A verbatim transcript of the lines below, starting at the first and ending with the one that holds "low amount of", is what should be produced.

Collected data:
********************
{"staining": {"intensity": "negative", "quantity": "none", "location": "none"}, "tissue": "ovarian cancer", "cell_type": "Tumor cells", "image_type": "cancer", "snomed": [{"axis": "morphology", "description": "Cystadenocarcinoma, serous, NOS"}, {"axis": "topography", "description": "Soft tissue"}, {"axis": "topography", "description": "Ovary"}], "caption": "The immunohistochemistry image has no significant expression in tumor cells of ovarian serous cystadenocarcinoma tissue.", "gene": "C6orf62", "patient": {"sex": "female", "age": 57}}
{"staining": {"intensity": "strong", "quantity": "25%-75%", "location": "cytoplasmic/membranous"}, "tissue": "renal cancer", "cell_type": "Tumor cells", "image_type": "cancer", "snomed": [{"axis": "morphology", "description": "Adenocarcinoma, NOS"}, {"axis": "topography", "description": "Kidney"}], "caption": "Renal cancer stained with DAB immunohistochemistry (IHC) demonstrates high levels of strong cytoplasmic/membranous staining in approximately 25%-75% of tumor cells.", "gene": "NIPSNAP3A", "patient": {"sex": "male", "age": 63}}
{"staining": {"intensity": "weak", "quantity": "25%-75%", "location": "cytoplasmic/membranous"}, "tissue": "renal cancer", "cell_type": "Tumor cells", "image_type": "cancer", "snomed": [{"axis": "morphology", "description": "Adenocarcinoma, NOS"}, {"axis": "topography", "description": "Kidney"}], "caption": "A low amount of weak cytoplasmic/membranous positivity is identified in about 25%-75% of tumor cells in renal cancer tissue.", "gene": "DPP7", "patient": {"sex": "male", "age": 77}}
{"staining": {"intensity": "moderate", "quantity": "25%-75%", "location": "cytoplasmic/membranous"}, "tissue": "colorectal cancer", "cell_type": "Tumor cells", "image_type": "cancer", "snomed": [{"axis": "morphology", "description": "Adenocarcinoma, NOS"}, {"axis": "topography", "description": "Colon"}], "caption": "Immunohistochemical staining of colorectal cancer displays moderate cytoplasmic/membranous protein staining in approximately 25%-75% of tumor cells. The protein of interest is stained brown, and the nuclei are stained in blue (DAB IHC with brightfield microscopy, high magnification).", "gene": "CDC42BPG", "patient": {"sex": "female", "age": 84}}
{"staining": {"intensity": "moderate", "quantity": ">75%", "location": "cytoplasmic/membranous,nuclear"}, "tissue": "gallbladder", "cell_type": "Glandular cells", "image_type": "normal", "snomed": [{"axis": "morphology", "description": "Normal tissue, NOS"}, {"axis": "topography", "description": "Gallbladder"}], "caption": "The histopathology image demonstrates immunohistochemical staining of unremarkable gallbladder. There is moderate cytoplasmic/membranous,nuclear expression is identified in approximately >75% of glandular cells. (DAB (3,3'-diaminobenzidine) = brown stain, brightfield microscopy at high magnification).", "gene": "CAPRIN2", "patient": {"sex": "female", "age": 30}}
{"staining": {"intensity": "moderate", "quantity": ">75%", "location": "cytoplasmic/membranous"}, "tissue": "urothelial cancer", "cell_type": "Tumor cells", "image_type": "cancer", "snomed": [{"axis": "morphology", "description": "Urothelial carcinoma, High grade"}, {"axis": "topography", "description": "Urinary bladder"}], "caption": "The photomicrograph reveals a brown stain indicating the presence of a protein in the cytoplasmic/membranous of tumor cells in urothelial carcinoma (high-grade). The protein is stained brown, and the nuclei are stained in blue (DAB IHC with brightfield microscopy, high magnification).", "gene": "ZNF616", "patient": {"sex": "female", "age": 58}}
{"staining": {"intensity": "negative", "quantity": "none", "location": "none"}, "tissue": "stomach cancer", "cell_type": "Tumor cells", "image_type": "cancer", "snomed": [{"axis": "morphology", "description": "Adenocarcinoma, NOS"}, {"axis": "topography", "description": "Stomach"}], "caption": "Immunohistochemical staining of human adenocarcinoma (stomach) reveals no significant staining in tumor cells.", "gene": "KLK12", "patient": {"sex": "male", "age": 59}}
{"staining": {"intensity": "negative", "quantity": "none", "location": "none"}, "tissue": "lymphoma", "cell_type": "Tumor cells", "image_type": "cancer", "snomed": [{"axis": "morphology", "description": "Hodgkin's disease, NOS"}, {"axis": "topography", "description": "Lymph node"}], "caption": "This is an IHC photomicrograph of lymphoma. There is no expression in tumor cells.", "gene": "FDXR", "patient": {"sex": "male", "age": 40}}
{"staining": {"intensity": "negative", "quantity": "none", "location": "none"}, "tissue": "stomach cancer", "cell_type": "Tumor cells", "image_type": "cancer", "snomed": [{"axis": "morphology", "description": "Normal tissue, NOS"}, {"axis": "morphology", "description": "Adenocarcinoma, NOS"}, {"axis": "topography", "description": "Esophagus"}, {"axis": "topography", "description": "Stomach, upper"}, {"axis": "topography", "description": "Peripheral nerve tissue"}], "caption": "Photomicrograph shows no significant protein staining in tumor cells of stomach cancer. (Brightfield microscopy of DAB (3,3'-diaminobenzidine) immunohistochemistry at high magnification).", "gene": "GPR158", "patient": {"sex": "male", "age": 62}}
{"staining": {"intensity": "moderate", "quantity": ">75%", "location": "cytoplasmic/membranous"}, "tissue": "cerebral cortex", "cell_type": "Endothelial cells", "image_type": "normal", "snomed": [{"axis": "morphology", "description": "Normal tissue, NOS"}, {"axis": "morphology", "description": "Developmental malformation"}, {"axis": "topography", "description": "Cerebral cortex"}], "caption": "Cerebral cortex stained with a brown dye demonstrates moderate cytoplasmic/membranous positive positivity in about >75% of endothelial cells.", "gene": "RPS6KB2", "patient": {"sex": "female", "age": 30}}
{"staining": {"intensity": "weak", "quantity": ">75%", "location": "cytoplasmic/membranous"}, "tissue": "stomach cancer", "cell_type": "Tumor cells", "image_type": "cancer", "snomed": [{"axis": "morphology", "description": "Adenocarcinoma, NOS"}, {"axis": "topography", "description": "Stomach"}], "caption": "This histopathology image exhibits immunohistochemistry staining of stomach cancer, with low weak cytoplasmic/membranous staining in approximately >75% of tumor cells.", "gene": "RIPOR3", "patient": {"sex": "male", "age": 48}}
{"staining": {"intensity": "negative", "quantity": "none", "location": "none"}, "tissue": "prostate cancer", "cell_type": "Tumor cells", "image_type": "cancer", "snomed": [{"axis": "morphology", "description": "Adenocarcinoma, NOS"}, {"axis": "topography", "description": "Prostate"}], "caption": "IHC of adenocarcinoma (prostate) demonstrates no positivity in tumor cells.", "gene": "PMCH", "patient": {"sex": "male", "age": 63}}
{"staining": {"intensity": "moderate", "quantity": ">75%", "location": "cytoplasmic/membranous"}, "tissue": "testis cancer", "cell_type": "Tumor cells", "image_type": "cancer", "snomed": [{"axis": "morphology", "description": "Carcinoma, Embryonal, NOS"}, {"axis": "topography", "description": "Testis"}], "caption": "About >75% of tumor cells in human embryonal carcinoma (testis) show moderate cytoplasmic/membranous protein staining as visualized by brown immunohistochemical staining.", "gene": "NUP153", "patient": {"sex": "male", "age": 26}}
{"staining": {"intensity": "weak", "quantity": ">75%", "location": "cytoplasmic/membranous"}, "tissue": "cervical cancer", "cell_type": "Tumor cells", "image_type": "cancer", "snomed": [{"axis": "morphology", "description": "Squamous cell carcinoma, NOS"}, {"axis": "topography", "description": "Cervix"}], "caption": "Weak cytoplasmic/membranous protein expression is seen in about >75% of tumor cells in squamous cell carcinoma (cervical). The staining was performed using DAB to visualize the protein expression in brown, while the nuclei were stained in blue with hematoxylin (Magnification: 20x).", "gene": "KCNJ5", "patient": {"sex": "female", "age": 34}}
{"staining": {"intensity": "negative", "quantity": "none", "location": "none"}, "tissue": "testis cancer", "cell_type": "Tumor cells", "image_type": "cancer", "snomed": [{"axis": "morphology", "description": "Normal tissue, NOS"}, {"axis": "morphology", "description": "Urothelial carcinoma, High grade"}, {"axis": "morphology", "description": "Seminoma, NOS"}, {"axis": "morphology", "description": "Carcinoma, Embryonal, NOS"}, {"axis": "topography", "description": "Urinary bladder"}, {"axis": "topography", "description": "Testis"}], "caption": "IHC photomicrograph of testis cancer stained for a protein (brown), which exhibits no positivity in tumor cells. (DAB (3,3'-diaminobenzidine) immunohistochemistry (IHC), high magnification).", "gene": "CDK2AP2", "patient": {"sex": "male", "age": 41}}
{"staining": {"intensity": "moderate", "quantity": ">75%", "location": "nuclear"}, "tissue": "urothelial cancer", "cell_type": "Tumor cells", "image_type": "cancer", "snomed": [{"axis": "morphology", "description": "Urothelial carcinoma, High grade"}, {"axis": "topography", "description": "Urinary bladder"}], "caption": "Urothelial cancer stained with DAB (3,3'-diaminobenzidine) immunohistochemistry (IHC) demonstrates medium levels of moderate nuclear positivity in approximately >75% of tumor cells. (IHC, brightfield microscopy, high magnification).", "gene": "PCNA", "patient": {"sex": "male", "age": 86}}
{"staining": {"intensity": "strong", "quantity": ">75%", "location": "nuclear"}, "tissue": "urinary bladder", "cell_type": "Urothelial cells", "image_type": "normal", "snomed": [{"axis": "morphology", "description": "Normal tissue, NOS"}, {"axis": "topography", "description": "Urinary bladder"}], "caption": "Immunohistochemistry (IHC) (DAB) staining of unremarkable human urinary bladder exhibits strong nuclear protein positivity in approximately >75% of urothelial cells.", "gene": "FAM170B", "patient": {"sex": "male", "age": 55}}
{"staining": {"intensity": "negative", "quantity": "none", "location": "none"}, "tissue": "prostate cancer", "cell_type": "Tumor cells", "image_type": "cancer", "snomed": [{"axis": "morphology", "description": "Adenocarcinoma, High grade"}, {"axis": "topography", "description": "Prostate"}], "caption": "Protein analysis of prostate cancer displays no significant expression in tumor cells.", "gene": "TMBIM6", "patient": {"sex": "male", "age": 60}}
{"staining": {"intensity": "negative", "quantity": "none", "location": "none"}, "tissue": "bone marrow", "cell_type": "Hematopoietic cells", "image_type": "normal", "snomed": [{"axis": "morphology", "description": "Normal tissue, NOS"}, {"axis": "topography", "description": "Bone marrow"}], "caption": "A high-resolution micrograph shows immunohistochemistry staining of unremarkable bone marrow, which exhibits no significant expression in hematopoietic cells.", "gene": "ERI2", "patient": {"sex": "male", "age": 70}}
********************
> _Result for this exercise_
{"staining": {"intensity": "negative", "quantity": "none", "location": "none"}, "tissue": "ovarian cancer", "cell_type": "Tumor cells", "image_type": "cancer", "snomed": [{"axis": "morphology", "description": "Cystadenocarcinoma, serous, NOS"}, {"axis": "topography", "description": "Soft tissue"}, {"axis": "topography", "description": "Ovary"}], "caption": "The immunohistochemistry image has no significant expression in tumor cells of ovarian serous cystadenocarcinoma tissue.", "gene": "C6orf62", "patient": {"sex": "female", "age": 57}}
{"staining": {"intensity": "strong", "quantity": "25%-75%", "location": "cytoplasmic/membranous"}, "tissue": "renal cancer", "cell_type": "Tumor cells", "image_type": "cancer", "snomed": [{"axis": "morphology", "description": "Adenocarcinoma, NOS"}, {"axis": "topography", "description": "Kidney"}], "caption": "Renal cancer stained with DAB immunohistochemistry (IHC) demonstrates high levels of strong cytoplasmic/membranous staining in approximately 25%-75% of tumor cells.", "gene": "NIPSNAP3A", "patient": {"sex": "male", "age": 63}}
{"staining": {"intensity": "weak", "quantity": "25%-75%", "location": "cytoplasmic/membranous"}, "tissue": "renal cancer", "cell_type": "Tumor cells", "image_type": "cancer", "snomed": [{"axis": "morphology", "description": "Adenocarcinoma, NOS"}, {"axis": "topography", "description": "Kidney"}], "caption": "A low amount of weak cytoplasmic/membranous positivity is identified in about 25%-75% of tumor cells in renal cancer tissue.", "gene": "DPP7", "patient": {"sex": "male", "age": 77}}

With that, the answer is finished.